Vragen Koffeman (PvdD) over pilot eiwitarm veevoer


Wat betekent deze pilot voor de gezondheid van het vee?

Indiendatum: 27 jun. 2023


Uitkomsten pilot eiwitarm veevoer

De leden van de fractie van de Partij voor de Dieren danken de minister voor zijn brief met daarin de uitkomsten van de pilot eiwitarm veevoer (2022-2023, 35 600 AF). De leden hebben daarover de volgende vragen:

  1. In de praktijkpilot Koe en Eiwit proberen 153 melkveehouders, samen met hun hun vaste voeradviseurs en 48 begeleiders het ruweiwitgehalte in het melkveevoerrantsoen te verlagen naar 155 gram RE/kg droge stof. Het eerste volledige jaar is inmiddels afgerond.
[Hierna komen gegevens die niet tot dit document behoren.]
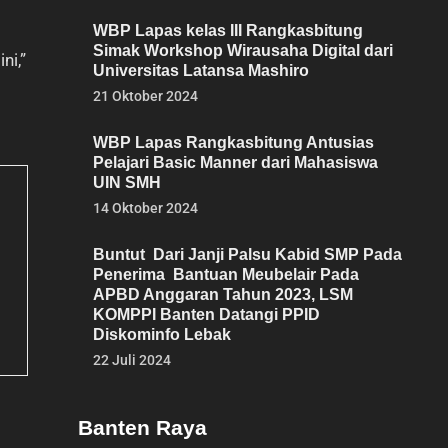
WBP Lapas kelas III Rangkasbitung
Simak Workshop Wirausaha Digital dari
ni,”
Universitas Latansa Mashiro
21 Oktober 2024
WBP Lapas Rangkasbitung Antusias
Pelajari Basic Manner dari Mahasiswa
UIN SMH
14 Oktober 2024
Buntut Dari Janji Palsu Kabid SMP Pada
Penerima Bantuan Meubelair Pada
APBD Anggaran Tahun 2023, LSM
KOMPPI Banten Datangi PPID
Diskominfo Lebak
22 Juli 2024
Banten Raya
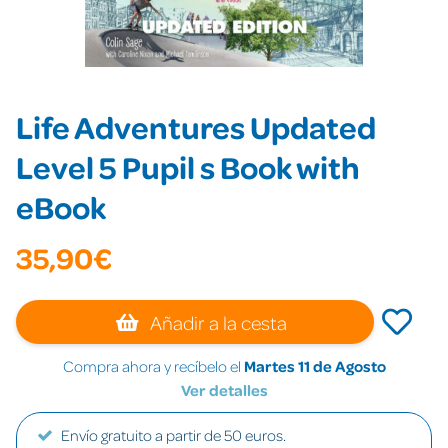
Life Adventures Updated
Level 5 Pupil s Book with
eBook
35,90€
Añadir a la cesta
Compra ahora y recíbelo el
Martes 11 de Agosto
Ver detalles
Envío gratuito a partir de 50 euros.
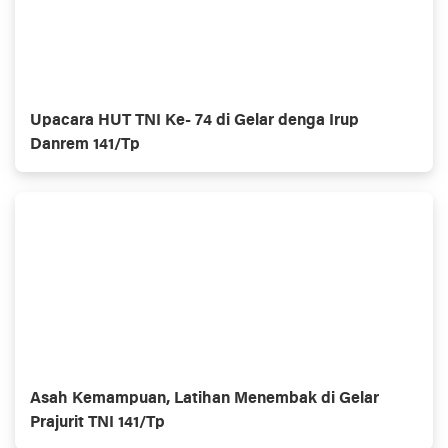
Upacara HUT TNI Ke- 74 di Gelar denga Irup
Danrem 141/Tp
Asah Kemampuan, Latihan Menembak di Gelar
Prajurit TNI 141/Tp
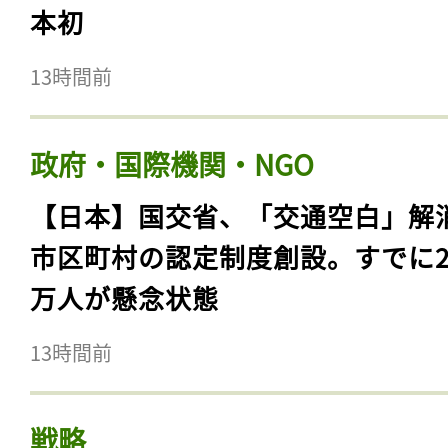
本初
13時間前
政府・国際機関・NGO
【日本】国交省、「交通空白」解
市区町村の認定制度創設。すでに23
万人が懸念状態
13時間前
戦略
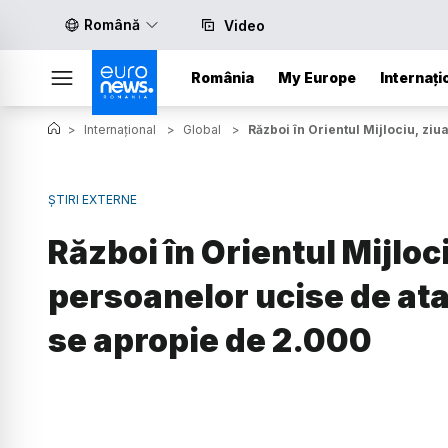
Română
Video
România
My Europe
Internați
>
Internațional
>
Global
>
Război în Orientul Mijlociu, zi
ȘTIRI EXTERNE
Război în Orientul Mijloc
persoanelor ucise de ata
se apropie de 2.000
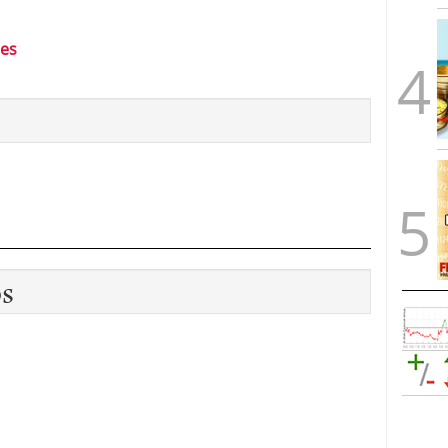
les
os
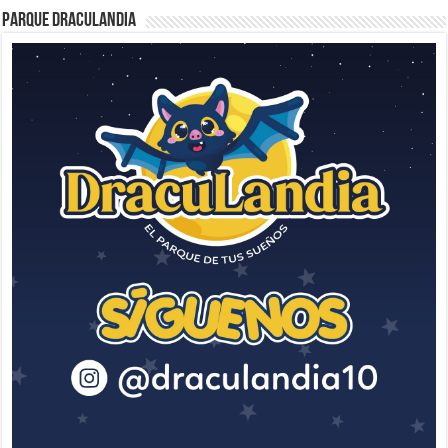
Parque Draculandia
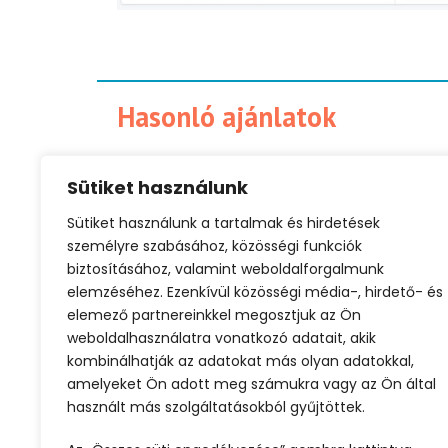
Hasonló ajánlatok
Sütiket használunk
Sütiket használunk a tartalmak és hirdetések
Olcsó repjegy
Városlátogatás
személyre szabásához, közösségi funkciók
biztosításához, valamint weboldalforgalmunk
elemzéséhez. Ezenkívül közösségi média-, hirdető- és
elemező partnereinkkel megosztjuk az Ön
weboldalhasználatra vonatkozó adatait, akik
kombinálhatják az adatokat más olyan adatokkal,
amelyeket Ön adott meg számukra vagy az Ön által
használt más szolgáltatásokból gyűjtöttek.
ELŐZŐ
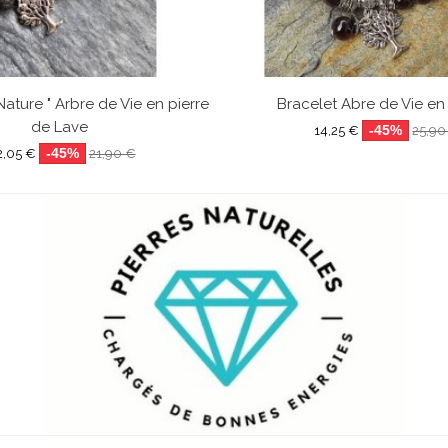
Nature " Arbre de Vie en pierre
Bracelet Abre de Vie en
de Lave
-45%
14,25 €
25,90
-45%
2,05 €
21,90 €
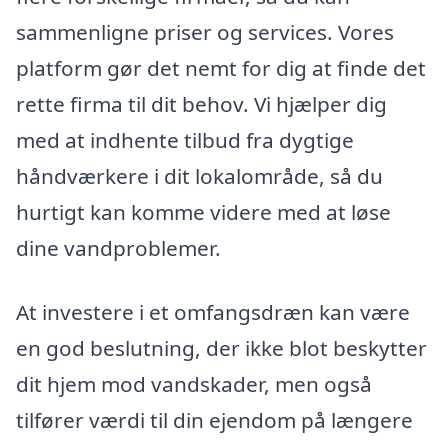
sammenligne priser og services. Vores
platform gør det nemt for dig at finde det
rette firma til dit behov. Vi hjælper dig
med at indhente tilbud fra dygtige
håndværkere i dit lokalområde, så du
hurtigt kan komme videre med at løse
dine vandproblemer.
At investere i et omfangsdræn kan være
en god beslutning, der ikke blot beskytter
dit hjem mod vandskader, men også
tilfører værdi til din ejendom på længere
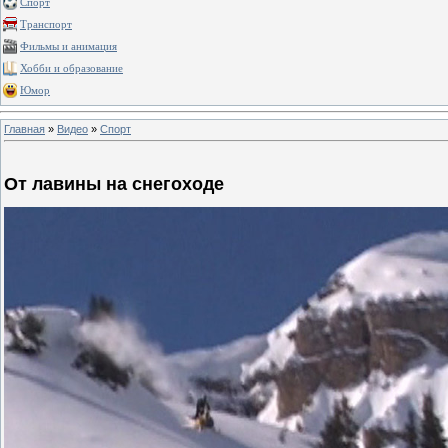
Спорт
Транспорт
Фильмы и анимация
Хобби и образование
Юмор
Главная
»
Видео
»
Спорт
От лавины на снегоходе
Het gemiddelde RE-gehalte van de deelnemers is in 2022 uitgekomen op 158 gram RE/kg ds, “een daling van 4 gram ten opzichte van de startpositie in 2021”, aldus de minister in zijn brief (p.2). “Bijna een kwart van de deelnemende veehouders heeft het doel van 155 gr RE/kg ds al gerealiseerd, terwijl bijna driekwart van de deelnemers er vertrouwen in heeft dat het doel haalbaar is.”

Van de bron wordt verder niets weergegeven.